Exercise:
Return each line exactly as written. Begin with the first line of the entries and end with the line that has "Политика конфиденциальности".
Material supplied START
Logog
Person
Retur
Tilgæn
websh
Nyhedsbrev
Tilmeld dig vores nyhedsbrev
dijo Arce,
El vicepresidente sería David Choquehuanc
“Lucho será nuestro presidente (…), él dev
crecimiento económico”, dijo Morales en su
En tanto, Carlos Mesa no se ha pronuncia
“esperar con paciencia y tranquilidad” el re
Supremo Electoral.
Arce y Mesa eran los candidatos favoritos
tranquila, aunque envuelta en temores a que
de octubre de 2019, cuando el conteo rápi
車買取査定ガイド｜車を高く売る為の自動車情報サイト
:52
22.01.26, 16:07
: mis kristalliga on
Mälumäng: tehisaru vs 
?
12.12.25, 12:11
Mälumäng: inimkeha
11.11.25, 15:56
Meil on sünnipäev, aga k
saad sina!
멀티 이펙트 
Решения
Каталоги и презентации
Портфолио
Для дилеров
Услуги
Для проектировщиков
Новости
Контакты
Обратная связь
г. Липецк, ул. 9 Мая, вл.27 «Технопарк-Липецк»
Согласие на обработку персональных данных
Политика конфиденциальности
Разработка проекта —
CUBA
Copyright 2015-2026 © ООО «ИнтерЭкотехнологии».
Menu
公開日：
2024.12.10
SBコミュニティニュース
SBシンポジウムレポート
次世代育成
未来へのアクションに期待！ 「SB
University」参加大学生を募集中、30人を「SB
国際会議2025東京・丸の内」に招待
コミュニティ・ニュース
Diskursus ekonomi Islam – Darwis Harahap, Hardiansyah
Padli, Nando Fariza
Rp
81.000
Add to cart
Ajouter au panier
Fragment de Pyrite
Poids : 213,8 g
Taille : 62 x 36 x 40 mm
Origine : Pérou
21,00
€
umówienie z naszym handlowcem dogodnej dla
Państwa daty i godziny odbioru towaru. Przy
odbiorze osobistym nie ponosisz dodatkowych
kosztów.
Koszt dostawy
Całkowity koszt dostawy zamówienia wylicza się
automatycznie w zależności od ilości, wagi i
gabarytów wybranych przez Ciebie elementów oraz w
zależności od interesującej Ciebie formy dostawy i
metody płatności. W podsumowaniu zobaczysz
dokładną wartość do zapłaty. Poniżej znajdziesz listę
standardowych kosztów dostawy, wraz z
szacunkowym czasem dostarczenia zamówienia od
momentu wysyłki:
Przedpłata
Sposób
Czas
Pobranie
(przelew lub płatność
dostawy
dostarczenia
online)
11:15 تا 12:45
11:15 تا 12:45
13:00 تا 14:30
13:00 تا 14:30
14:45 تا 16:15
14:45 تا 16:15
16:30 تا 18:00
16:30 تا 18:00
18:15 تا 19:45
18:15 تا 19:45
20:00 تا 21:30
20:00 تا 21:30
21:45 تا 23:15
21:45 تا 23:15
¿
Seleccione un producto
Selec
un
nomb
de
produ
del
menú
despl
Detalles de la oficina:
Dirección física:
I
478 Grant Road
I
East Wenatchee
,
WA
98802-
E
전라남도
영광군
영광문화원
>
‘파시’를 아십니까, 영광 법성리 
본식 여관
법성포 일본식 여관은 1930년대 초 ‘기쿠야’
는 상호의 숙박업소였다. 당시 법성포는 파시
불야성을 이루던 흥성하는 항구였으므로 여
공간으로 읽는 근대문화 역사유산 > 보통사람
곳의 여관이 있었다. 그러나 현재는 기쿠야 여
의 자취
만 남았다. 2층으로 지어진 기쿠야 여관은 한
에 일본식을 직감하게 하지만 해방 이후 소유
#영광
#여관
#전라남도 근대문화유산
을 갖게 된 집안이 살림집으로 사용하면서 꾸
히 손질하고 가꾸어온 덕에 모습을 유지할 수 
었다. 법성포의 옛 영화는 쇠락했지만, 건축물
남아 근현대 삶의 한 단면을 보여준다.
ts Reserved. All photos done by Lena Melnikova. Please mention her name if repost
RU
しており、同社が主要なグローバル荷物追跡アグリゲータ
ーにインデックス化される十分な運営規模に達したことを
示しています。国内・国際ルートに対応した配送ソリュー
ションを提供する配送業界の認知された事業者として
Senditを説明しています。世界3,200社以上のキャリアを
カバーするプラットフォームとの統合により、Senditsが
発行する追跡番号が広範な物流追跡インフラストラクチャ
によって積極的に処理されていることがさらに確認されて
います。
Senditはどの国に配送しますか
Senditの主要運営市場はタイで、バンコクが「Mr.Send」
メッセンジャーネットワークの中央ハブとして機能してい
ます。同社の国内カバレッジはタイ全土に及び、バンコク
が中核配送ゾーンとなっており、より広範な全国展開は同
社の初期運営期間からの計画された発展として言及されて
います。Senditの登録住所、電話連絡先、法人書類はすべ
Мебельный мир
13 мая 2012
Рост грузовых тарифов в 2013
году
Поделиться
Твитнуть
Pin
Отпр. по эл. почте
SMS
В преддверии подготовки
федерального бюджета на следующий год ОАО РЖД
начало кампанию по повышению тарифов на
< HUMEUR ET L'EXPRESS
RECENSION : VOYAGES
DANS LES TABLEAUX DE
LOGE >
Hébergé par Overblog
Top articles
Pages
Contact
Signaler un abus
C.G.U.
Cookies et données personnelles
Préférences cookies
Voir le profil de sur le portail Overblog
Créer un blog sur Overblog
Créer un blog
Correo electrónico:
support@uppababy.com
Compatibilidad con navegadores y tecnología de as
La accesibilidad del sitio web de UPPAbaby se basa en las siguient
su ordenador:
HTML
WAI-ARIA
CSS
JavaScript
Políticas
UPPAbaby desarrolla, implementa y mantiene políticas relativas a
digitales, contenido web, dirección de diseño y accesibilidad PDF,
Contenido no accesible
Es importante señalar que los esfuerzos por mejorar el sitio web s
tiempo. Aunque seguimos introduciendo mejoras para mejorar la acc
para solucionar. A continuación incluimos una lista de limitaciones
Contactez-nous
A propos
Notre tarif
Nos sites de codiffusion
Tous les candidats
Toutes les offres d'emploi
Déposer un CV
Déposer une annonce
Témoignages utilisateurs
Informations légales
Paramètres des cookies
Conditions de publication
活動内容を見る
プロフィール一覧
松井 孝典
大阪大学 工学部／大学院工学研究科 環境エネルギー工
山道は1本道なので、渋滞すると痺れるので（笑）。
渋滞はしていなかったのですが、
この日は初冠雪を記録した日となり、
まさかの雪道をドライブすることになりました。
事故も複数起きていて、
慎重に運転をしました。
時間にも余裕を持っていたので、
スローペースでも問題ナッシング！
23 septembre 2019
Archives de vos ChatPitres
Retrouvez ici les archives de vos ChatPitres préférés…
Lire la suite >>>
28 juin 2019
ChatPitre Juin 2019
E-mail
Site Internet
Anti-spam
Material supplied END
Written response:
Logog
Person
Retur
Tilgæn
websh
Nyhedsbrev
Tilmeld dig vores nyhedsbrev
dijo Arce,
El vicepresidente sería David Choquehuanc
“Lucho será nuestro presidente (…), él dev
crecimiento económico”, dijo Morales en su
En tanto, Carlos Mesa no se ha pronuncia
“esperar con paciencia y tranquilidad” el re
Supremo Electoral.
Arce y Mesa eran los candidatos favoritos
tranquila, aunque envuelta en temores a que
de octubre de 2019, cuando el conteo rápi
車買取査定ガイド｜車を高く売る為の自動車情報サイト
:52
22.01.26, 16:07
: mis kristalliga on
Mälumäng: tehisaru vs 
?
12.12.25, 12:11
Mälumäng: inimkeha
11.11.25, 15:56
Meil on sünnipäev, aga k
saad sina!
멀티 이펙트 
Решения
Каталоги и презентации
Портфолио
Для дилеров
Услуги
Для проектировщиков
Новости
Контакты
Обратная связь
г. Липецк, ул. 9 Мая, вл.27 «Технопарк-Липецк»
Согласие на обработку персональных данных
Политика конфиденциальности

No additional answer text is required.